İş insanlarına, esnafa, müteahhide, sanayiciye soruyorlar: Yolsuzluğa en fazla kimler karışıyor?
Yüzde 84’ü “Başbakan ve Bakanlar” yanıtını veriyor.
Doğrudan işaret ediyorlar.
Adrese teslim!
Ankete katılan isimlerin tümü “yönetici” pozisyonunda üstelik…
Ticaret Odası, Esnaf Odası, Sanayi Odası, Müteahhitler Birliği üyeleri arasında seçilmiş isimler…
Yine önemli bir çoğunluk hem milletvekillerini işaret ediyor, hem de üst düzey memurları…
Bu kadar da değil…
Geçmiş araştırmalara göre alt kademedeki memurlara yönelik yolsuzluk algısı da artıyor.

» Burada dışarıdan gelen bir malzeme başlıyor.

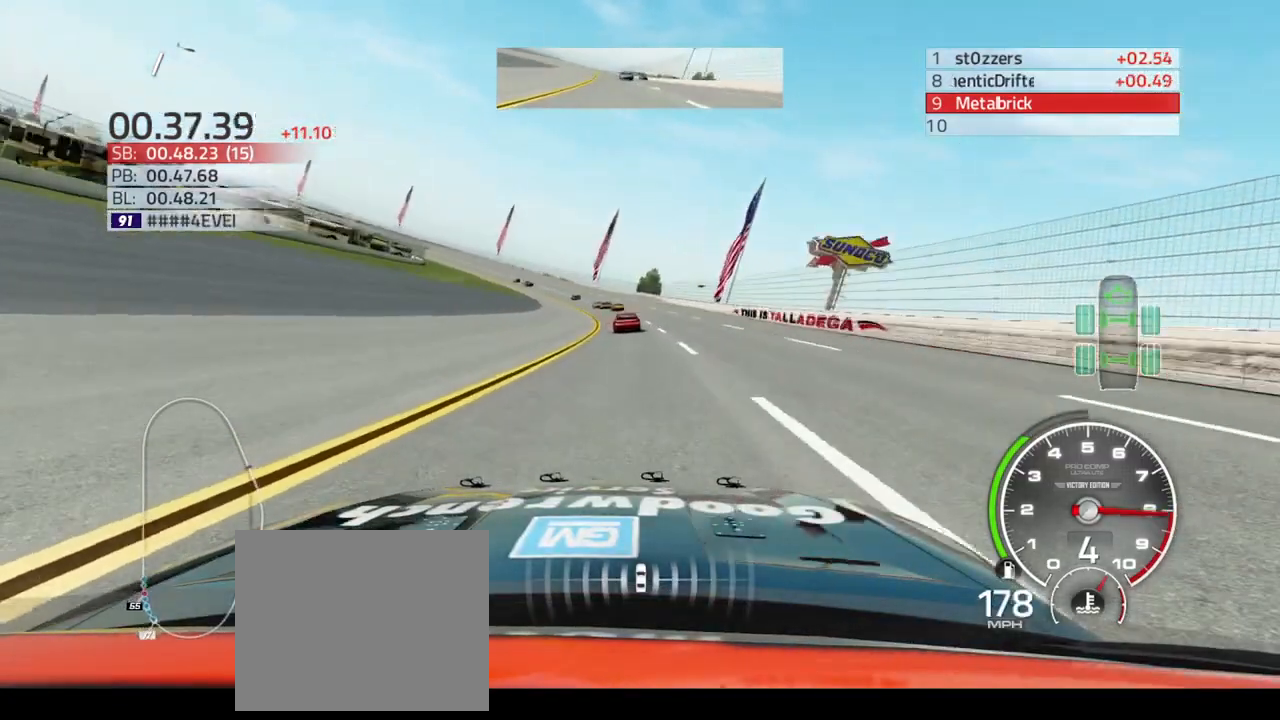
{"buttons": ["R2"], "left_stick": "up-left", "right_stick": "center", "events": []}
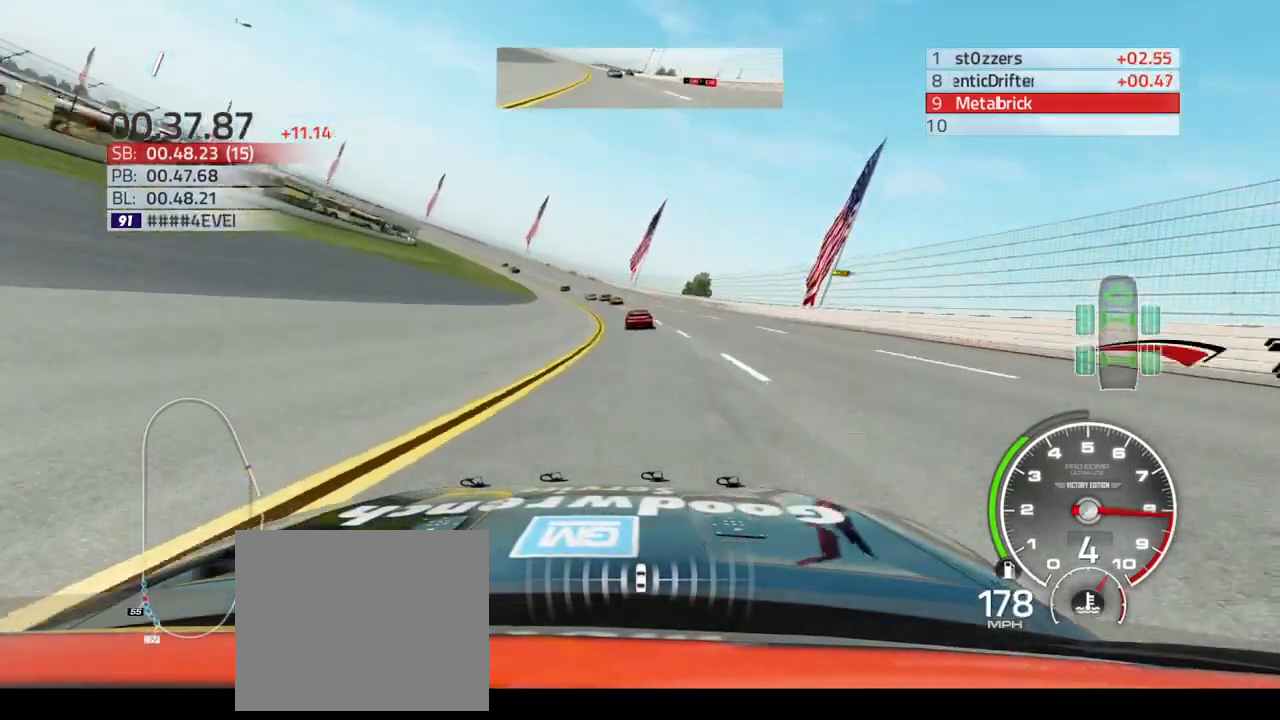
{"buttons": ["R2"], "left_stick": "up-left", "right_stick": "center", "events": []}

Yüzde 86 iş insanına göre çok yaygın ya da orta düzeyde alt kademe memurlar da yolsuzluğa karışıyor.
Topyekûn bir çürüme yaşanıyor.
Ankete katılan her 10 iş insanından 4’ü “rüşvet verdiğini” itiraf ediyor zaten!
İş dünyası da ak, pak değil…
Uluslararası referansla hazırlanan rapor yolsuzluk ve rüşvete yönelik “algı”yı anlatıyor.
İşin bir de olgusu var.
Yani somutu…
İşte onu da Mali Polis, Savcılık, Sayıştay ve diğer denetim kurumları araştıracak.
Öyle de bu araştırmayı yaptırmakla yükümlü makamlar zaten birinci derecede yolsuzluk ve rüşvetin sorumlusu olarak işaret ediliyorlar.
Tam da tavuk kümesini tilkiye emanet etme durumu yaşanıyor.
Demokrasi ve irade geriledikçe yolsuzluk artıyor
Kıbrıs’ın kuzeyinde kurulan düzen giderek daha da dökülüyor.
Uluslararası Şeffaflık Örgütü (Transparency International, TI) ölçütlerine göre hazırlanan “Kuzey “Kıbrıs Yolsuzluk Algısı Raporu”nu paylaştığım anda telefonuma şöyle bir mesaj geldi:
“Memlekette rüşvetsiz bir halt olmaz. Yazıklar olsun. İçine ettiler.”
Sokaktan gelen tepki bu!
İki uzman Sertaç Sonan ve Ömer Gökçekuş, özellikle 2020 sonrasındaki “sert düşüş”e vurgu yapıyor.
Demokrasi eksildikçe yolsuzluk artıyor.
Uluslararası toplumdan uzaklaştıkça kokuşma büyüyor.
Gelecek belirsizliği fırsatçılığı körüklüyor.
İradenin yerini itaat aldıkça organize kötülük dallanıyor, budaklanıyor.
Ne demokrasi gelişiyor böylece ne de ekonomi!
Öyle “ayrı devlet”miş…
“Egemen eşitlikmiş…”
Hepsi yalan…
Ada yarısı tam bir lağım çukuruna dönüşüyor giderek…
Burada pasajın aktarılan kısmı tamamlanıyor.